TLDR
A 1925 Spanish Colonial that was a church, then a mortuary for 24 years, now an indie cinema. Patrons keep feeling someone settle into empty seats.
The Full Story
The Art House Theater in Eugene used to be a mortuary. Before that, it was a Spanish Colonial Congregational church. It's where bodies were embalmed for 24 years and where independent films now play with subtitles, and the building's own biography does most of the work in explaining why patrons keep mentioning the same thing: the strange feeling of not being alone in a not-quite-full theater.
The structure went up in 1925 as the First Congregational Church, designed in a heavy Spanish Colonial style with stained glass and thick wooden doors that don't really match anything else on West Broadway. The congregation moved out in 1956. The building was bought, gutted, and reopened as the McGaffey and Andreason Mortuary, which operated there from 1956 until 1980. Then Bijou Arts Cinemas took it over and ran it as a beloved repertory theater for forty years, until the Art House team picked up the lease in 2023 and kept the screens running.
So the building has been three things in a hundred years: a place where people prayed, a place where people were embalmed, and a place where people watched movies. All three uses involve sitting in dim rooms in rows. None of the architecture has fundamentally changed.
The ghost reports are all of a piece: a presence felt during screenings, particularly when the lights dim and the trailers start. Patrons describe the sensation of someone settling into a nearby seat that turns out to be empty. Staff have talked about footsteps in the upper sanctuary space when the projection booth is the only occupied spot in the building. Nobody has produced a name. Nobody has produced a backstory. The mortuary years are the leading explanation. Hundreds of people came through the building in caskets between 1956 and 1980, and some of them, the local lore goes, are still in their seats.

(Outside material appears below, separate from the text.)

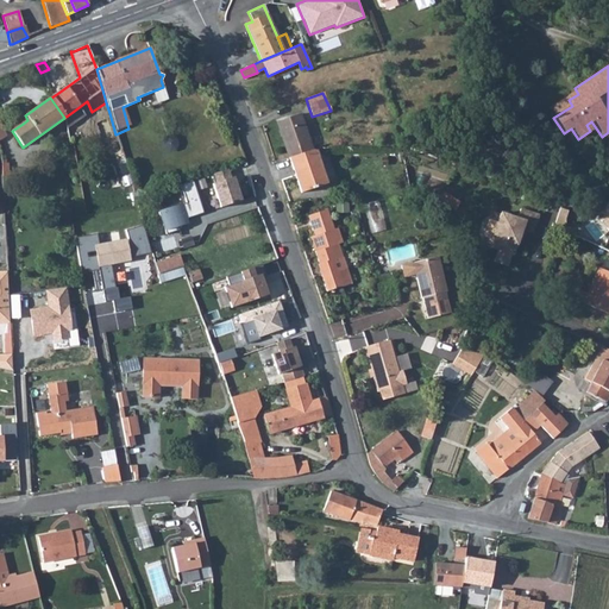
[(299,114),(275,123),(288,158),(312,151),(299,114)]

This is one of those places where the building is the ghost story. There's no Charley the projectionist with a dated death and a defining incident. There's a Spanish Colonial mortuary-turned-arthouse on a Eugene side street, and a presence that locals report often enough that the haunted reputation outlasted the Bijou rebrand. The aisle seats and the back rows are where the reports cluster, which lines up more or less with where the casket viewings would have happened in 1968.